(Data in this exercise Opens)

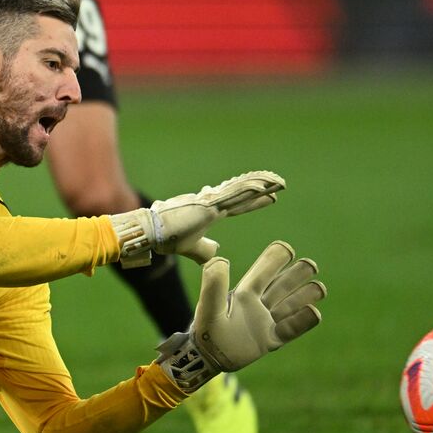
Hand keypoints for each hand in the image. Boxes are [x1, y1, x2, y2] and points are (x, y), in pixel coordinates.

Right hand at [111, 170, 284, 266]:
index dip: (254, 201)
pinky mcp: (207, 204)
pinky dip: (249, 189)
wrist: (151, 232)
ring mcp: (210, 201)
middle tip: (281, 182)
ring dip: (262, 183)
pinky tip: (264, 186)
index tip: (270, 196)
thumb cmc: (165, 239)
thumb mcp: (191, 248)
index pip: (237, 204)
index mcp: (208, 212)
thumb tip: (218, 251)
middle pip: (243, 192)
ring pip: (241, 189)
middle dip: (263, 187)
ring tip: (280, 181)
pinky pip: (233, 194)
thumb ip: (204, 249)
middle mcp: (211, 202)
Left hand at [157, 241, 325, 391]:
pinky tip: (314, 312)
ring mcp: (266, 322)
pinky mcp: (270, 340)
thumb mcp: (209, 307)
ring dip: (305, 295)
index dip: (276, 258)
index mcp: (245, 293)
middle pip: (283, 285)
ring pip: (291, 304)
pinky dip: (302, 321)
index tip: (287, 249)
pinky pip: (291, 330)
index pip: (264, 270)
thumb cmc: (205, 331)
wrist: (206, 359)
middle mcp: (258, 304)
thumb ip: (213, 285)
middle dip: (297, 274)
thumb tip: (221, 259)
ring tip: (320, 288)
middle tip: (311, 265)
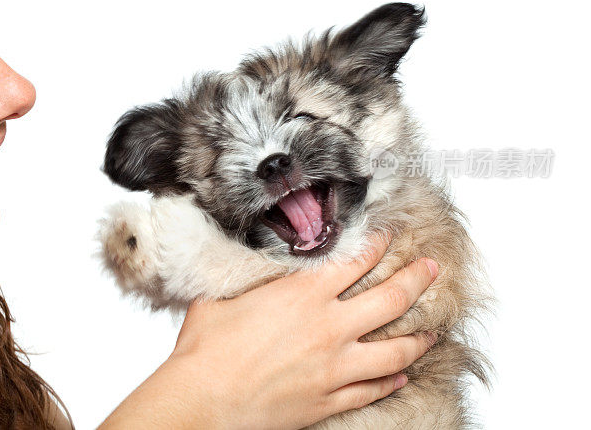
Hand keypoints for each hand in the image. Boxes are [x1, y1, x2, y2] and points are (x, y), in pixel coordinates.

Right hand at [99, 231, 438, 429]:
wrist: (203, 399)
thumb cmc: (206, 348)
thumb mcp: (223, 295)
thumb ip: (248, 277)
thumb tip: (247, 261)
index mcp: (304, 295)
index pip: (357, 261)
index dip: (379, 244)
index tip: (391, 236)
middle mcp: (328, 328)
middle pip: (391, 299)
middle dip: (418, 280)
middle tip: (433, 270)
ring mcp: (334, 368)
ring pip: (395, 350)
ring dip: (419, 337)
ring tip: (433, 330)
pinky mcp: (328, 400)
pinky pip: (372, 390)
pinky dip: (391, 381)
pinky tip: (401, 376)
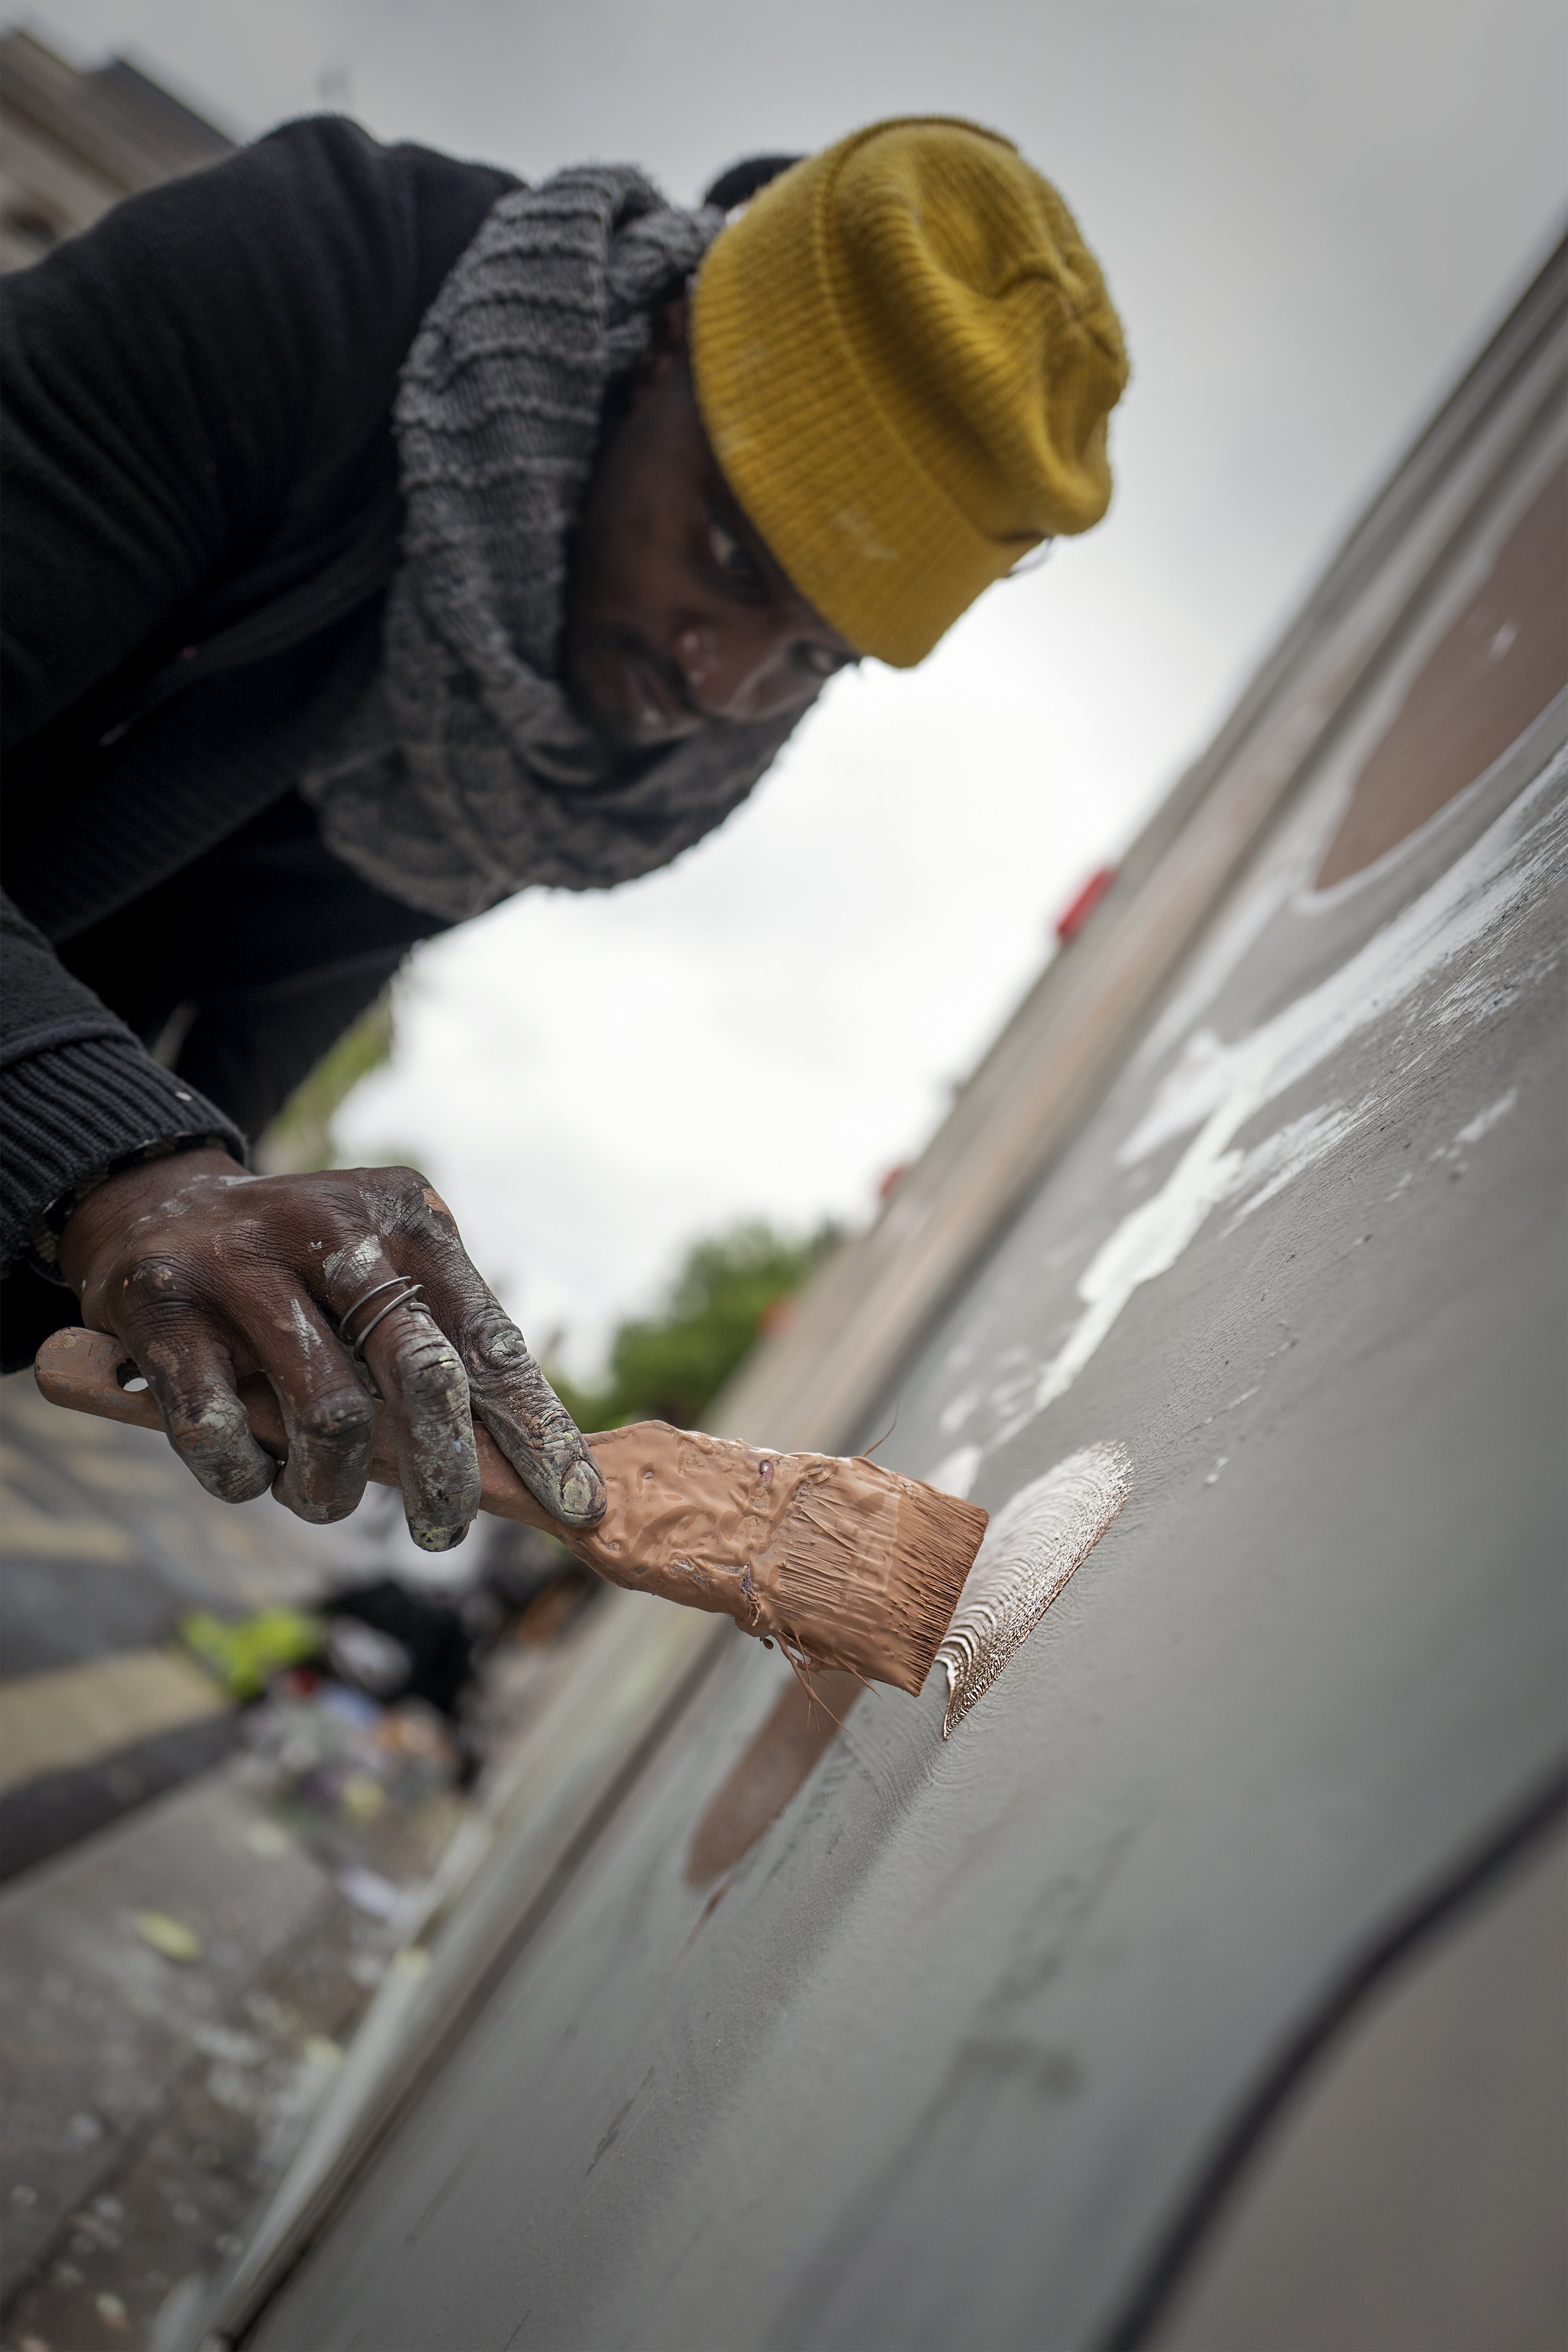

(Data in this exercise Closes)

> **What to produce**: Above are some records. Report the number of their lines that include "pinky", and add nothing else.

> **Completed exercise**: 12